Because when our brain predicts something dangerous is going to happen, the body will respond as such. So then when we go to check in with our body, and we say, well, my heart's beating really fast, and I'm bracing and I'm really tense, this must actually be dangerous. It can reinforce that feedback loop.
So what happens is that it's oftentimes in our adult lives, when we start to realize that we feel stuck, or unseen or disconnected, but we don't quite know why. Or we might think we know why, right? My intellectualizer will say, well, I know why I know all the facts behind all of this.
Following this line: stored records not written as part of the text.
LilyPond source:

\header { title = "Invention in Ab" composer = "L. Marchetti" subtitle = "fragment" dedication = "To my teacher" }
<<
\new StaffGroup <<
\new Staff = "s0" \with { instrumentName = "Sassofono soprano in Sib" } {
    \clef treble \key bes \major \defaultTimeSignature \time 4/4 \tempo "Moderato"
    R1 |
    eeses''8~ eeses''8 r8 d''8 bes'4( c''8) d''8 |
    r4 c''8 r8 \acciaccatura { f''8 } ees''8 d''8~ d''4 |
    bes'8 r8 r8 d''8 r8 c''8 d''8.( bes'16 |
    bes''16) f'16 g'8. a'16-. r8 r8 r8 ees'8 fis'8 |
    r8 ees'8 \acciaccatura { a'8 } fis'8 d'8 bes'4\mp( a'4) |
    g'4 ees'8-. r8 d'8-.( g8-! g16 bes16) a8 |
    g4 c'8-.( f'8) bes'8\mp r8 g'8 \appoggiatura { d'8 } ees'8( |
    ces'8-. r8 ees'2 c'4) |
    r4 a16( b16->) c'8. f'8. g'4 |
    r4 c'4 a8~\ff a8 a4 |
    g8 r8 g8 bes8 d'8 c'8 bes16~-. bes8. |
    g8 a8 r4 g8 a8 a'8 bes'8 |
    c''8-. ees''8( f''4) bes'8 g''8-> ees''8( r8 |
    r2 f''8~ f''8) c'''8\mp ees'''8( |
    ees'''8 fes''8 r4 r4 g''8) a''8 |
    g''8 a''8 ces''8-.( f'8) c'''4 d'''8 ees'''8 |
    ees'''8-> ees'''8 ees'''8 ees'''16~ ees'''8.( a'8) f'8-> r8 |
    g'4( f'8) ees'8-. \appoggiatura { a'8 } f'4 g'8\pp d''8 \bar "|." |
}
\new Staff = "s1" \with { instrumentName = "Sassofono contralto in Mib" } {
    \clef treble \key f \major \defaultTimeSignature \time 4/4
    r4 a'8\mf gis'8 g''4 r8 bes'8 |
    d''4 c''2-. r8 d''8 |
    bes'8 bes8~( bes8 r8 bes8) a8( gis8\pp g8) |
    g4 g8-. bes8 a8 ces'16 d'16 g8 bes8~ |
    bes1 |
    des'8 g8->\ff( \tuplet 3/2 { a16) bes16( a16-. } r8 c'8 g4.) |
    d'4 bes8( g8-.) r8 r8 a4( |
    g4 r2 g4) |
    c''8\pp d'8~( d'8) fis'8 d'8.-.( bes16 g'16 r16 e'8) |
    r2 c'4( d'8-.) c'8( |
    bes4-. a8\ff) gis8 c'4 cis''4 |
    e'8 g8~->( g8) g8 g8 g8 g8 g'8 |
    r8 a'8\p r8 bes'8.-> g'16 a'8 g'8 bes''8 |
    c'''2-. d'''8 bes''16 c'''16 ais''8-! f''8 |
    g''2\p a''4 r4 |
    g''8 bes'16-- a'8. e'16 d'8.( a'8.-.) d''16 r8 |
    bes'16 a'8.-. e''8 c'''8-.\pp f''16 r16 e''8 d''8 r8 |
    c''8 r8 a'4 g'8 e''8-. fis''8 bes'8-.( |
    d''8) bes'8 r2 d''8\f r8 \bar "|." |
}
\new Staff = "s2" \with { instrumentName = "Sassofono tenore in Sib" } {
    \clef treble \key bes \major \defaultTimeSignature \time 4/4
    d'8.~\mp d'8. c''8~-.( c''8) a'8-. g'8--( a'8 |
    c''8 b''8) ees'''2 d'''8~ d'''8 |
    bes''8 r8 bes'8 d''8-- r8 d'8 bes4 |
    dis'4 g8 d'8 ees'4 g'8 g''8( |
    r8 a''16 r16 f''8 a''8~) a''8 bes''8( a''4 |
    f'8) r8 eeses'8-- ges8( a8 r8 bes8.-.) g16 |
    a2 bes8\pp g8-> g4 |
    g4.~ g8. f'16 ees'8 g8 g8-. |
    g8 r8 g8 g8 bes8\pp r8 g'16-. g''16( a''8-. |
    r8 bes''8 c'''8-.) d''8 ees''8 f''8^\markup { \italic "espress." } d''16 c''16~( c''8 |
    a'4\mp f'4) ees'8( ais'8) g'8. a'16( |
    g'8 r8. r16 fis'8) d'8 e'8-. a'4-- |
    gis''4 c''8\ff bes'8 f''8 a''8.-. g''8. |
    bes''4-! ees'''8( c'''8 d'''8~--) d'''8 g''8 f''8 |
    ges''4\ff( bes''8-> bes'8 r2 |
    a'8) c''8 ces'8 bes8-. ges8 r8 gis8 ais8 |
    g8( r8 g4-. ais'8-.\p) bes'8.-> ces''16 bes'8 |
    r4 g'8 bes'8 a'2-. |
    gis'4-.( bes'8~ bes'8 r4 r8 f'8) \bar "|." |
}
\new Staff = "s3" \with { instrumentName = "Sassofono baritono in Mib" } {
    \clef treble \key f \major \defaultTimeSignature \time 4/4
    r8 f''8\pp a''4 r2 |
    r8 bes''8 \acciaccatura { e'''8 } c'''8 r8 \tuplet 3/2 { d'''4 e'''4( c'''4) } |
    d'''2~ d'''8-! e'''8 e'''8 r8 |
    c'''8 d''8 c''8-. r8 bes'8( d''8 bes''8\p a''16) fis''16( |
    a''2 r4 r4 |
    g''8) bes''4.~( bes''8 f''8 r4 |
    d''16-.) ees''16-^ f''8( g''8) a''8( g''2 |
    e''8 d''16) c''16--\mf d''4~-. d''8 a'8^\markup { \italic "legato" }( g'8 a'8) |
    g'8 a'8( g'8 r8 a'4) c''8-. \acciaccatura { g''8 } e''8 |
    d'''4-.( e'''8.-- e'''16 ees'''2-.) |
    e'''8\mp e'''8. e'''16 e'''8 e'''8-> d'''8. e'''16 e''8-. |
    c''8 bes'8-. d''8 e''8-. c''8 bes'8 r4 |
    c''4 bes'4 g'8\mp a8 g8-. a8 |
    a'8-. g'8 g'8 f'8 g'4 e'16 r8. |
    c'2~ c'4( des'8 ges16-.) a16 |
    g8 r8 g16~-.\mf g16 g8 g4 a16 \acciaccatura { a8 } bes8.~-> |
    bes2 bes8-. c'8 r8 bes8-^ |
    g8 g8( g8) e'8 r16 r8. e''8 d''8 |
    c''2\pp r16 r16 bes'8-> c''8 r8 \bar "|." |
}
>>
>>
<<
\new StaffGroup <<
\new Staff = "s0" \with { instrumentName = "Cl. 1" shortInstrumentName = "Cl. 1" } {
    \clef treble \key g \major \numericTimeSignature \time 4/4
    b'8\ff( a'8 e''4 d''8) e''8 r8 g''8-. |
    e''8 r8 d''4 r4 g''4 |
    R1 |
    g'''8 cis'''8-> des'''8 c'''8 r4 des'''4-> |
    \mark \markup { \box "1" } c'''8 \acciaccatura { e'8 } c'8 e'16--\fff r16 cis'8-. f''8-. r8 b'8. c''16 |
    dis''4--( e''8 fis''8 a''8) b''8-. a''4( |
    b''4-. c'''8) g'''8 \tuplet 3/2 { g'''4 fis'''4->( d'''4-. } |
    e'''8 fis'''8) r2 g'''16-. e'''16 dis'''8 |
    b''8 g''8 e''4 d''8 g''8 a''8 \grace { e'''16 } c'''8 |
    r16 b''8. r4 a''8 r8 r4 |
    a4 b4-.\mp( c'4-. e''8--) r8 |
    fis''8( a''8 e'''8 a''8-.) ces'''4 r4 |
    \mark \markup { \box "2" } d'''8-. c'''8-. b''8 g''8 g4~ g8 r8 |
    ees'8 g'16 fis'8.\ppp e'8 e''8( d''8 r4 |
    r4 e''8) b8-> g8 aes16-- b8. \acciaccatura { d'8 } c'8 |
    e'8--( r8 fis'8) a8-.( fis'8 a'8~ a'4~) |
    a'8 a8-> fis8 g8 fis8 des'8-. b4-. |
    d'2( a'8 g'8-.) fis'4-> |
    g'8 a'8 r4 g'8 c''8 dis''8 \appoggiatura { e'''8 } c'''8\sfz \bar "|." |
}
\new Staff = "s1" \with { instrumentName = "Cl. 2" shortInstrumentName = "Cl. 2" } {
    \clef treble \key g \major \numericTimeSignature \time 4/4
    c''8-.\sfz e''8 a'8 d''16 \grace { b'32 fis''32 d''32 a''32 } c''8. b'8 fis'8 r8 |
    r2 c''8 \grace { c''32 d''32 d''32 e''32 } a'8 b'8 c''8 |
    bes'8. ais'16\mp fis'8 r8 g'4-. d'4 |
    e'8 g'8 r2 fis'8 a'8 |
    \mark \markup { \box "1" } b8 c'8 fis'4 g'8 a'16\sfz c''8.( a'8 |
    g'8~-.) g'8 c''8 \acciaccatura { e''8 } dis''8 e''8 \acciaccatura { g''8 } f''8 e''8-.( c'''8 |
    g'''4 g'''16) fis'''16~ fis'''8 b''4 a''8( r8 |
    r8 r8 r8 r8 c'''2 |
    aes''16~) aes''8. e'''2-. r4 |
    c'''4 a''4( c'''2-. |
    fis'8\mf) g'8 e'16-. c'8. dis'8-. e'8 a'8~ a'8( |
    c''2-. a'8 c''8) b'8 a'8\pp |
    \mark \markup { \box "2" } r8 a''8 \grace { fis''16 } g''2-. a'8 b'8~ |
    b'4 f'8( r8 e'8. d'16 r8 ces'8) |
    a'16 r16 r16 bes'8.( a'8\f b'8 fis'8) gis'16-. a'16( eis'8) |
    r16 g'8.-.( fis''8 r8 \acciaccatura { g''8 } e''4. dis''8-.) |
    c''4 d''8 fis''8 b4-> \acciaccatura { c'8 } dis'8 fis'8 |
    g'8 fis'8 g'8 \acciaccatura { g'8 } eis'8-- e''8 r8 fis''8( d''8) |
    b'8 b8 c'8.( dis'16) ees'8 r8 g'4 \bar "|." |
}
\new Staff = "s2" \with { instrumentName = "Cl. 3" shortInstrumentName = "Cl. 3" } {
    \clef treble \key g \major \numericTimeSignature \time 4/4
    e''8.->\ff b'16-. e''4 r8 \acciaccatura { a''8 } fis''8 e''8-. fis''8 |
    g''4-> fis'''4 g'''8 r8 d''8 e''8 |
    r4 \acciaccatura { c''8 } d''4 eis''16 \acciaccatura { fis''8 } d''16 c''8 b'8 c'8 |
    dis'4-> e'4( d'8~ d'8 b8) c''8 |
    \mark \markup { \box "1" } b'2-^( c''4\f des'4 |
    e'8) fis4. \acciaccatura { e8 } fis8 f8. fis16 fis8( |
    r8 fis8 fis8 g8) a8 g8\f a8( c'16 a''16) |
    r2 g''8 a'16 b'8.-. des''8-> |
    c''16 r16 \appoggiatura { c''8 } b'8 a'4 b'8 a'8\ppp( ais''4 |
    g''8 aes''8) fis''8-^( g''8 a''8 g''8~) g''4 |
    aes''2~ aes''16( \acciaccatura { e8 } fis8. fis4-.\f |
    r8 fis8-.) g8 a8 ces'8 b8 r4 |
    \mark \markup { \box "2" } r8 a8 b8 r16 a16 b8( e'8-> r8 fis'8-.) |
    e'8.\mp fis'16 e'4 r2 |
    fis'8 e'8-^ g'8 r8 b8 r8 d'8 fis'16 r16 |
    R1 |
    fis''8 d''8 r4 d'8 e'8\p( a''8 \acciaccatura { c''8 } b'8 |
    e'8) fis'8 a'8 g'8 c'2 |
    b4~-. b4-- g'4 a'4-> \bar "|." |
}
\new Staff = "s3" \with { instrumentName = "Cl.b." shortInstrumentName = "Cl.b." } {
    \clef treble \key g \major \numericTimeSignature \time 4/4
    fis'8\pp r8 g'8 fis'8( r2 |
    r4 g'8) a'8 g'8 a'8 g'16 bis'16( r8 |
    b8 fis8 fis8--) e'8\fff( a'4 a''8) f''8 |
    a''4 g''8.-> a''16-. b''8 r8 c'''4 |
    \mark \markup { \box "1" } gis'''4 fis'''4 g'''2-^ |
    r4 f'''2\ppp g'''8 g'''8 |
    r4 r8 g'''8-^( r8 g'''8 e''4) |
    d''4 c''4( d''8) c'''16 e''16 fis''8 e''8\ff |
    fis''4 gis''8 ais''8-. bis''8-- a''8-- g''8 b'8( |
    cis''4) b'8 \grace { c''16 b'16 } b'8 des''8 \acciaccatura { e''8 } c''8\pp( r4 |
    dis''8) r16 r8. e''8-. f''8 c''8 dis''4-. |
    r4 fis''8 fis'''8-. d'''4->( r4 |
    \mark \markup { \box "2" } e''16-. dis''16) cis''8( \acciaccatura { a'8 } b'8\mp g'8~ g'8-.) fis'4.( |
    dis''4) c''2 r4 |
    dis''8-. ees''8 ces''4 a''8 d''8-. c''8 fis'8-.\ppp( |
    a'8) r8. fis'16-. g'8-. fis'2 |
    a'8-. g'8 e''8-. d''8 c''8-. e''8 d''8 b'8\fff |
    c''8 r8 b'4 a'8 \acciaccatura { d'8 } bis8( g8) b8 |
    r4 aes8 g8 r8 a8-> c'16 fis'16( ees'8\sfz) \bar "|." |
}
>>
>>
But without really understanding that the knowing is different from the embodying and connecting to those old feelings, knowing that you had emotionally immature parents is a step on the path.
But connecting with the part of you that experienced all of everything that that meant, the sadness, the fear, the anger, the disconnection, and coming into your adult self, who can be with that part of you, and who can start to take off those layers of armor. That's how we start to make change. And so it's oftentimes very scary in therapy, because people will say, well, if I'm not the person who takes care of everyone else's needs all the time, then who am I? Am I going to change my whole personality? If I'm not the person that knows everything and handles everything for everyone all of the time, then who am I? That is the role self.
Oftentimes, our true self is hidden away behind all of these protective strategies. And we can't just go in and pluck it out. We have to go through a bit of an archaeological dig, an excavation process, where we're going through each of these layers, and touching little bits of your experience, and feeling what's different in the present.
So feeling in the present little tiny moments where maybe you don't have to be hyper vigilantly over attuned to everyone all the time, and things can be safe. And by doing that little by little, we rewire new safety pathways in the brain that says, hey, maybe possibly, potentially, I'm okay, if I'm not over attuning to everyone's needs all of the time. Remember, the brain does not like to form new neural pathways.
(12:36 - 16:12)
It costs too much energetically, and it feels unsafe. But little bits at a time, we can do that, not because we dislike the role self. We understand how protective these roles have been, how much they kept us safe.
But we also know that that's not what we want for ourselves here in the present. Remember that because the brain resists this, the work will feel very difficult. It will bring us back into our patterns, because anything that contradicts that role that we took on to protect ourselves, the brain will view as dangerous.
So again, if we identify as a caretaker, but we then need support, or someone's helping us, or someone's giving us something, the brain's going to say, danger, danger, danger, this is a tiger. And it's going to make us feel actively dangerous. And so we might push the person away, or we might feel really embarrassed or shameful and not let ourselves accept the help.
That's not because there's anything wrong with us. That's because that role self is part of that deeply protective brigade in the brain that says, hey, we can't let her, we can't let our body do that. We can't let our body accept help, because then we could be hurt.
So how do we get her back on track? We can criticize her, we can make her feel shame, we can make her body feel really tight and tense. And that'll get her back into that protective braced state. And so those are those protective patterns that many of us are experiencing all the time on a day to day basis.